Items from a collection
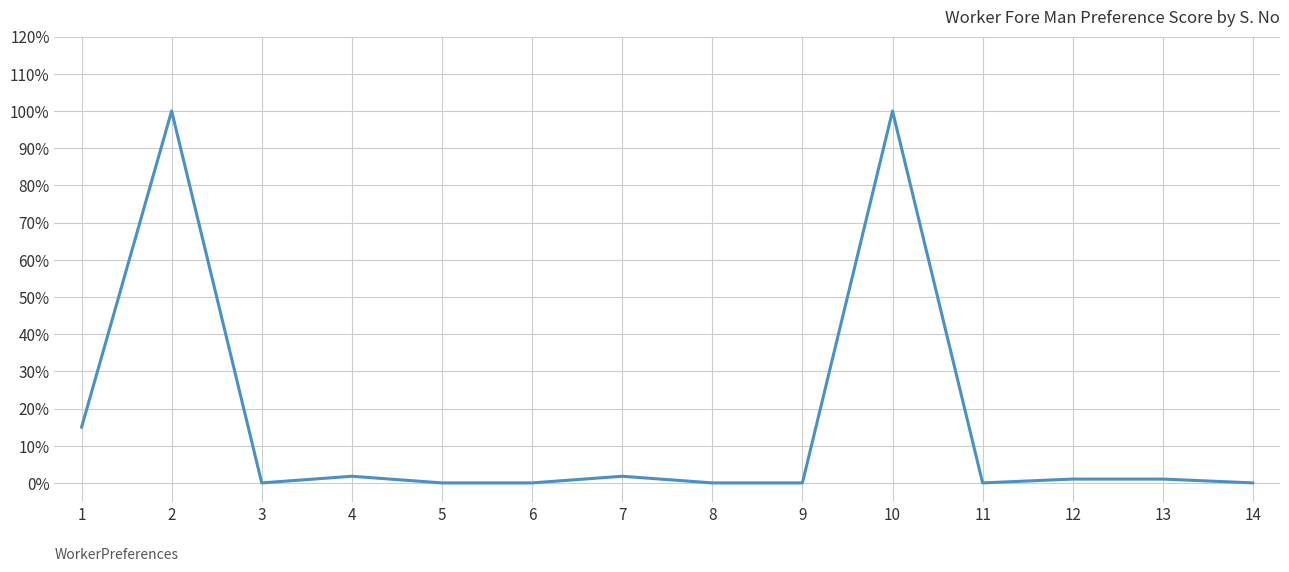

The chart shows a value of 0.3 at 1. True or false?

False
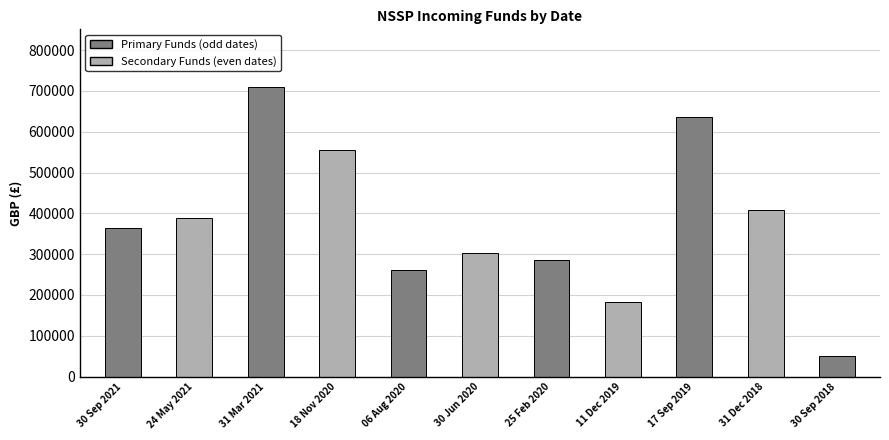

What is the smallest value displayed?

50179.9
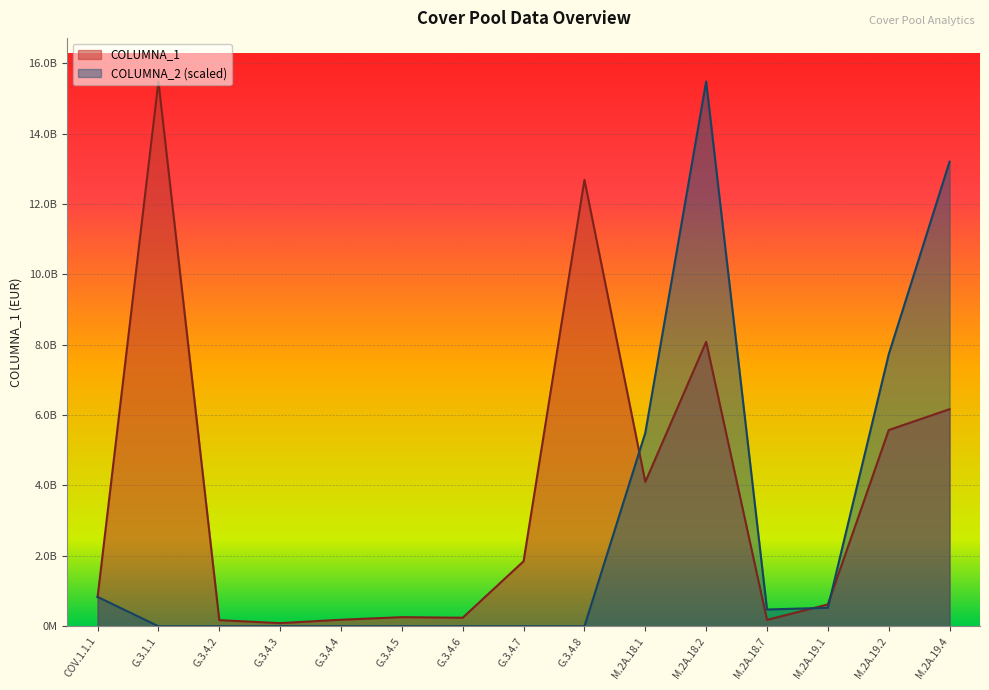

Reading right to left, extract all data points from this chart.

COLUMNA_1: 6168174735.7	5575348811.0	619650294.3	180178585.9	8082494556.8	4100500698.3	12685666240.0	1847397696.0	241992803.2	258322896.3	185009921.0	88777206.7	173037453.7	15480204216.9	826466679.0
COLUMNA_2: 13200285495.2	7725913697.2	525030087.3	475694450.0	15480204216.9	5495330612.9	0.0	0.0	0.0	0.0	0.0	0.0	0.0	0.0	834466972.1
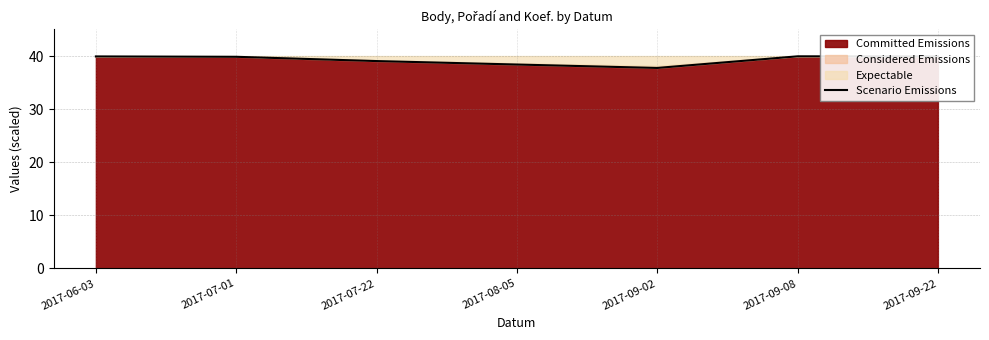

Reading right to left, extract all data points from this chart.

2017-09-22=39.9	2017-09-08=39.9	2017-09-02=37.8	2017-08-05=38.4	2017-07-22=39.1	2017-07-01=39.9	2017-06-03=39.9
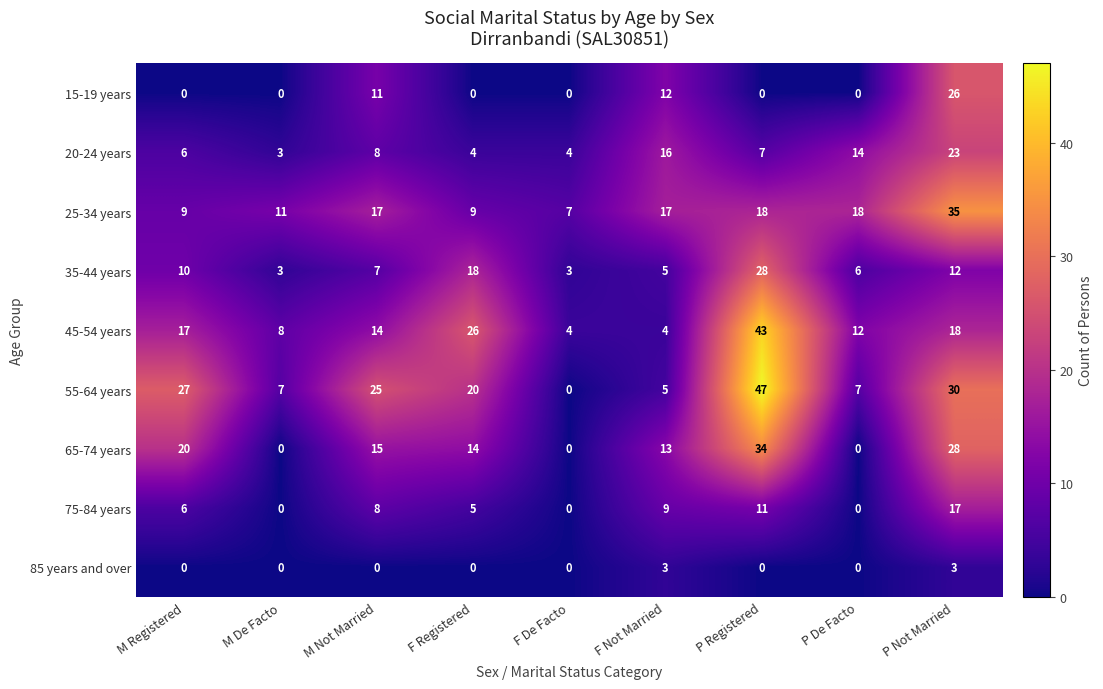

Where is 55-64 years nearest to the value 23?

M Not Married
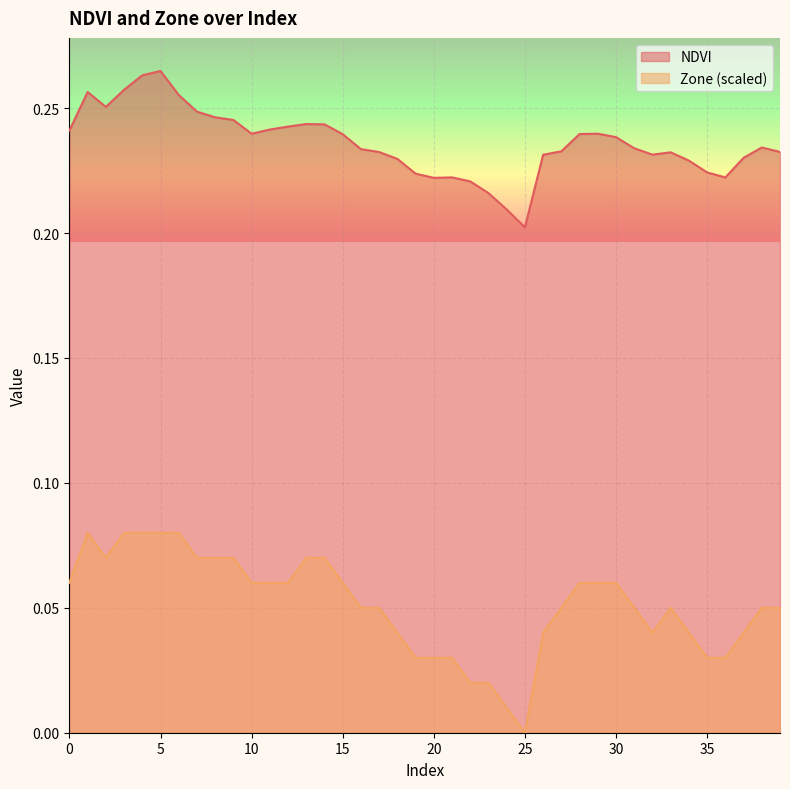

List the series in order of their overall mean, highest first.

NDVI, Zone (scaled)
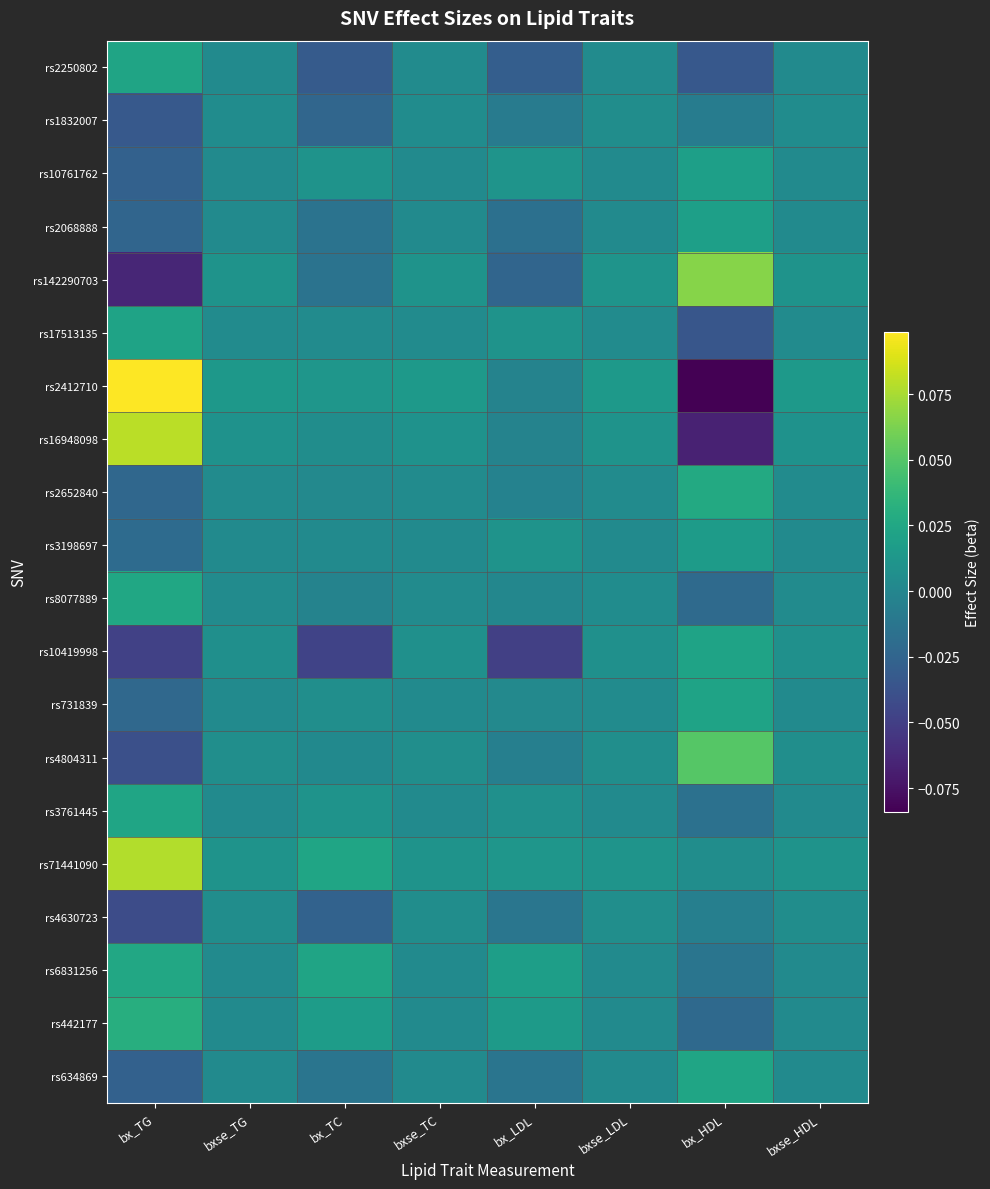

At which category does the chart reach its minimum across all series?

bx_HDL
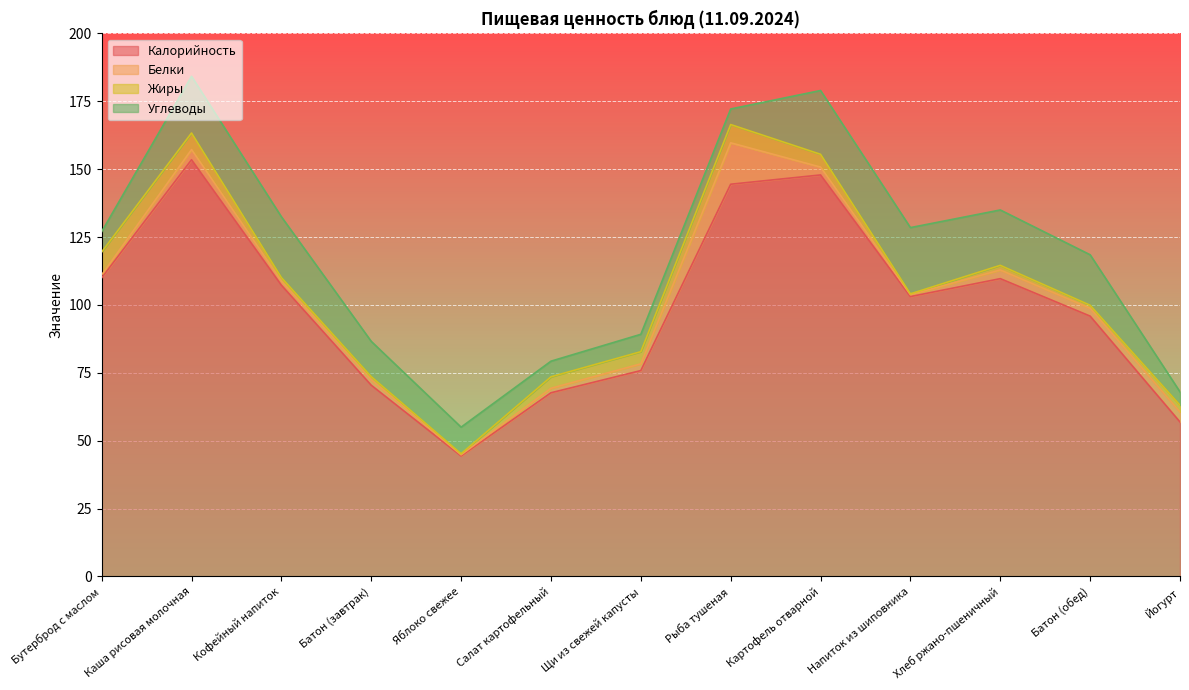

Between Салат картофельный and Напиток из шиповника, which is larger?

Напиток из шиповника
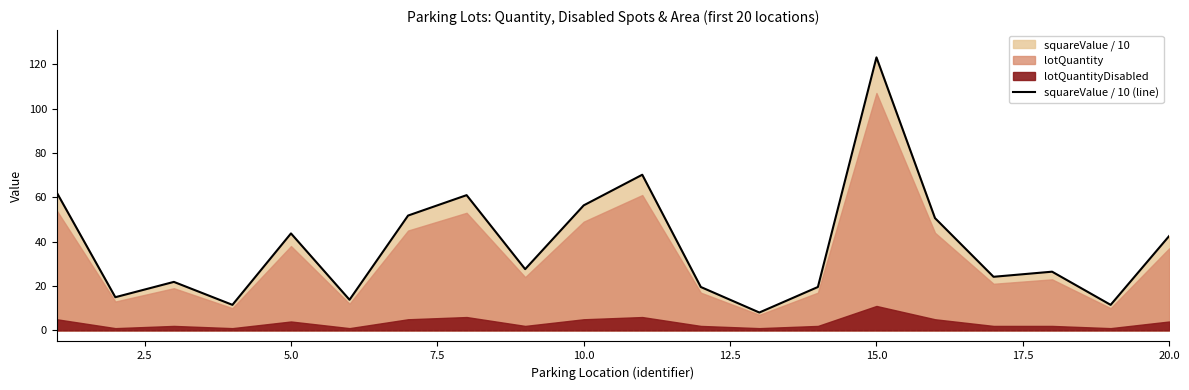

How many data points are less than 27?

10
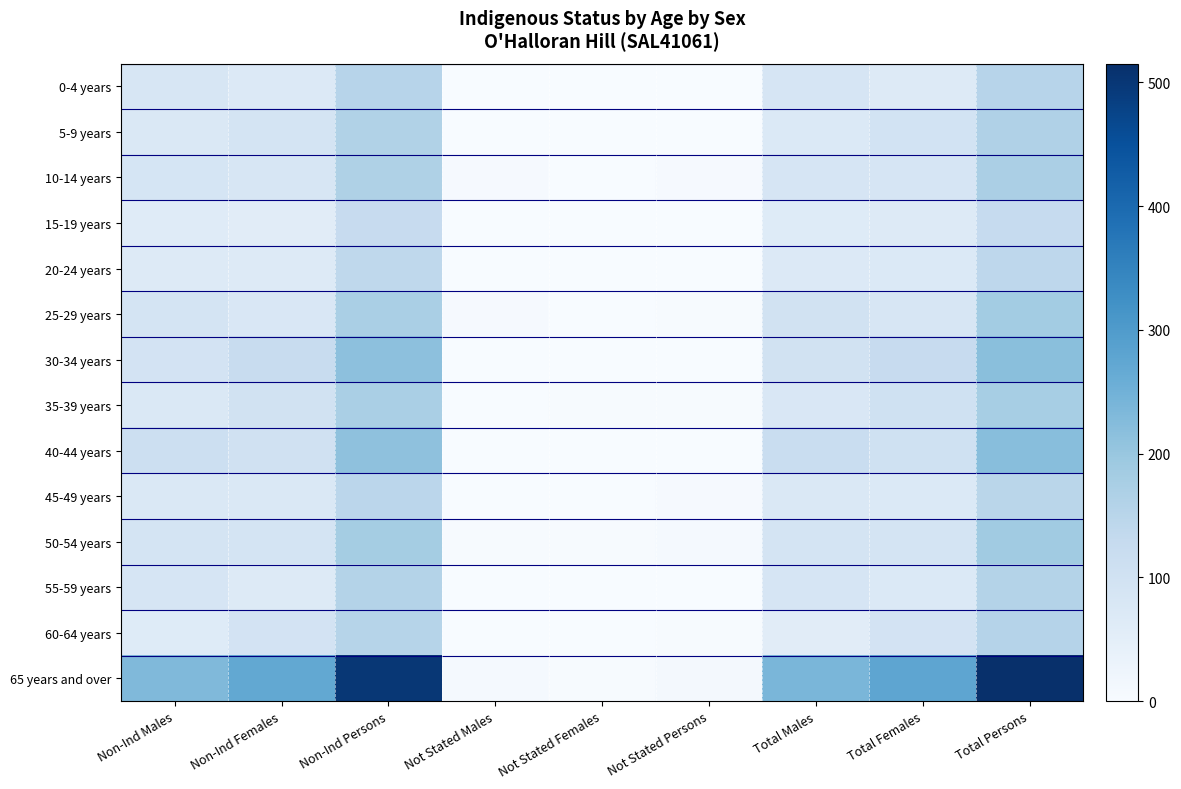

What is the greatest value displayed?

515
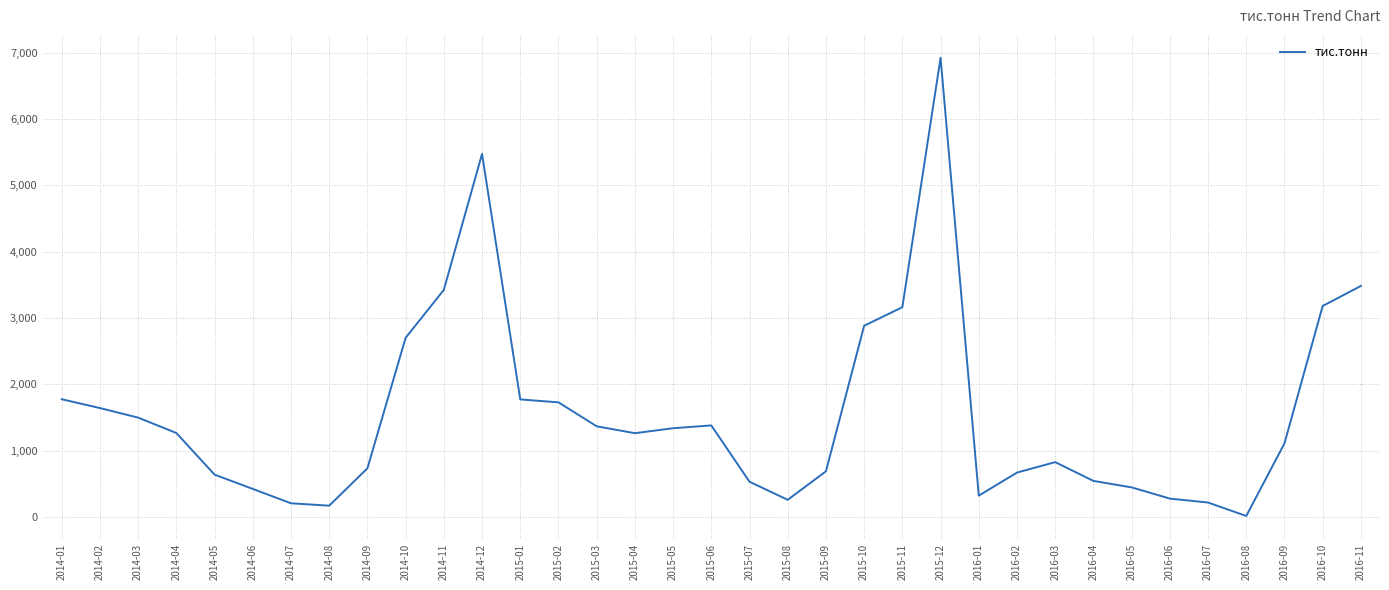

Which has a higher value, 2016-01 or 2016-03?

2016-03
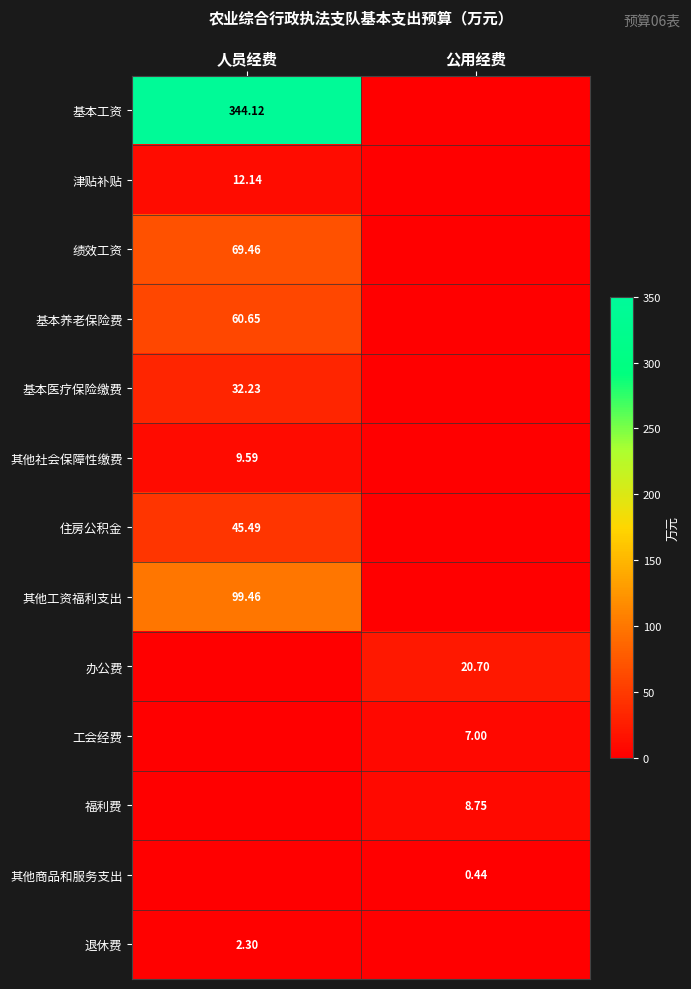

Is the value of 福利费 at 公用经费 greater than the value of 工会经费 at 公用经费?

Yes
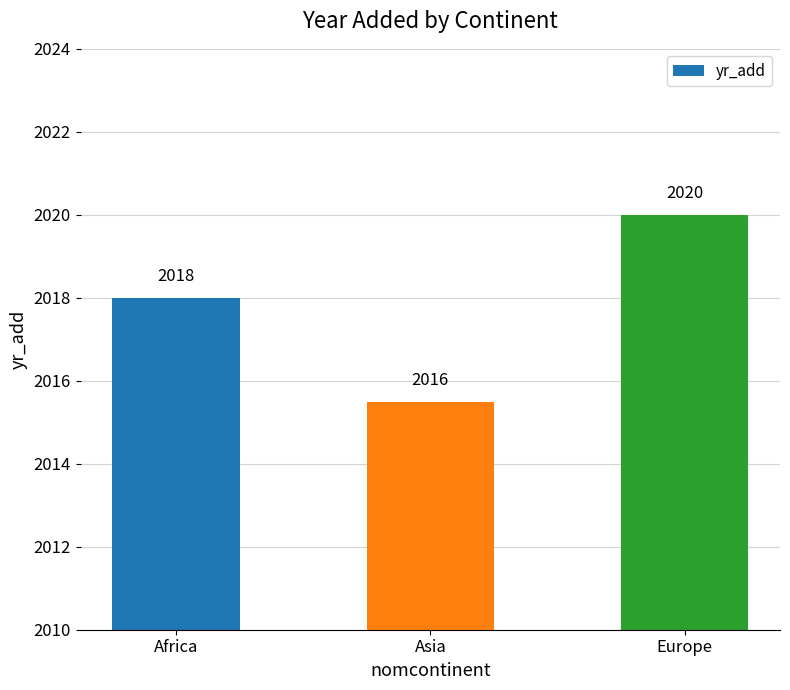

List the labels in order of value, smallest first.

Asia, Africa, Europe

» What you have to do: Copy out every item above word for word. Leave out the picture lines.

» Your response:
The chart shows a value of 0.3 at 1. True or false?

False

What is the smallest value displayed?

50179.9

Reading right to left, extract all data points from this chart.

COLUMNA_1: 6168174735.7	5575348811.0	619650294.3	180178585.9	8082494556.8	4100500698.3	12685666240.0	1847397696.0	241992803.2	258322896.3	185009921.0	88777206.7	173037453.7	15480204216.9	826466679.0
COLUMNA_2: 13200285495.2	7725913697.2	525030087.3	475694450.0	15480204216.9	5495330612.9	0.0	0.0	0.0	0.0	0.0	0.0	0.0	0.0	834466972.1

Reading right to left, extract all data points from this chart.

2017-09-22=39.9	2017-09-08=39.9	2017-09-02=37.8	2017-08-05=38.4	2017-07-22=39.1	2017-07-01=39.9	2017-06-03=39.9

Where is 55-64 years nearest to the value 23?

M Not Married

List the series in order of their overall mean, highest first.

NDVI, Zone (scaled)

At which category does the chart reach its minimum across all series?

bx_HDL

Between Салат картофельный and Напиток из шиповника, which is larger?

Напиток из шиповника

How many data points are less than 27?

10

What is the greatest value displayed?

515

Which has a higher value, 2016-01 or 2016-03?

2016-03

Is the value of 福利费 at 公用经费 greater than the value of 工会经费 at 公用经费?

Yes

List the labels in order of value, smallest first.

Asia, Africa, Europe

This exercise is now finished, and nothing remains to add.